Middle End Lisp Translator (MELT)
This page documents the MELT branch (which I previously called Basilys) - see the paper in the 2007 GCC Summit Proceedings, Multi-stage construction of a global static analyser by Basile Starynkevitch, pages 143 - 152
The MELT branch contains several (related) stuff. Everything can be enabled or disabled at GCC configure time or at GCC run time:
- a compiler probe, which enable an advanced user to display some of the compilers internals data (but not to change them or change the GCC compiler's behavior.
- a Lisp dialect compiled into C code, with which one can code middle end passes (Currently still work in progress)
- a runtime which extends the GCC infrastructure to support the previous items, in particular a generational copying garbage collector well suited for the lisp dialect above, which is build above the existing GGC (which deals with old values).
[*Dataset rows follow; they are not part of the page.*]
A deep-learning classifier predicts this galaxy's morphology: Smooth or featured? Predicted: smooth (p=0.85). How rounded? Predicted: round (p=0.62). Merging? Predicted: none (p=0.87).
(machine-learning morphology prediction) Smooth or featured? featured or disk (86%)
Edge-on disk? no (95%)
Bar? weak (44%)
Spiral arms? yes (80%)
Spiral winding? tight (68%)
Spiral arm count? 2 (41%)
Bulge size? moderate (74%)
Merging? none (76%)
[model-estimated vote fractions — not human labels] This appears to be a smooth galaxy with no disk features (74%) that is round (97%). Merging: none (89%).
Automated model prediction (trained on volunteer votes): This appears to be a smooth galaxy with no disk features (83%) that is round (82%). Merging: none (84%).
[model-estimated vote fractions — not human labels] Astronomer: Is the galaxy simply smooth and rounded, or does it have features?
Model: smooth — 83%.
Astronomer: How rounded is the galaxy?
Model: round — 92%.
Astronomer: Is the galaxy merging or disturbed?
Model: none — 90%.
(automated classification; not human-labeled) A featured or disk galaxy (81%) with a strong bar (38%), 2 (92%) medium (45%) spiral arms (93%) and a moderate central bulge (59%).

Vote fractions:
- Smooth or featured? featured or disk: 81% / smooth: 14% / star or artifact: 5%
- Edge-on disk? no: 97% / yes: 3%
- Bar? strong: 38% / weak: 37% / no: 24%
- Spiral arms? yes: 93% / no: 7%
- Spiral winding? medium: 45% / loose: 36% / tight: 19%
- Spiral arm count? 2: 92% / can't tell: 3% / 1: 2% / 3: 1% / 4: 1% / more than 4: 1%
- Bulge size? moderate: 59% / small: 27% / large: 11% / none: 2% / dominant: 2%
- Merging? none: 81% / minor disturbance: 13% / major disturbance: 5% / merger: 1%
All this work is (partly) funded by the french Ministery of Economy ... thru ITEA within the GlobalGCC project.
The MELT branch has been created on february 19th 2008 and you can get it for readonly with svn checkout svn://gcc.gnu.org/svn/gcc/branches/melt-branch/ and for read-write (assuming you have an account) with svn checkout svn+ssh://yourusername@gcc.gnu.org/svn/gcc/branches/melt-branch/ (replacing yourusername with appropriate login).
My (Basile Starynkevitch's) contributions to GCC are covered by the copyright transfer signed by CEA to FSF, reference RT306238 which I have announced here
Since all this was previously (internally) called basilys, you have a lot of names and identifiers related to basilys: the basilys.[ch] files, the *.bysl suffix This should change later.
MELT Lisp dialect
The Lisp dialect is a Lisp1 (so more a Scheme than a Common Lisp w.r.t. names and bindings) dialect able to handle both boxed and some unboxed values. You can define primitives (which get translated to C), for example the (unboxed) integer addition is already defined as (defprimitive +i (:long a b) :long "((" a ") + (" b "))") the first :long occurrence describes the types of the formal arguments a and b, the second occurrence describes the result. There is an minimal object system (single-inheritance hierarchy, rooted at CLASS_ROOT. S-exprs are objects. Values can be MELT objects, closures, vectors, lists (a linked list of pairs, with pointers to first and last pair), pairs, etc... boxed integers or boxed GCC trees or hashtables (of objects, of trees, ..) etc... Every value has a discriminant (a MELT object) which is its class for objects. Adding support for other GCC datatypes is very easy. Tail-recursion is not handled (looping should use the forever keyword, and loops are can be exited). the let keyword is like let* in Scheme (binding sequentially).
summary of motivations
The motivations are detailed in the GCC Summit 2007 papers; in a few words
- Coding passes in a LISP dialect is more fun and easier to the human developer.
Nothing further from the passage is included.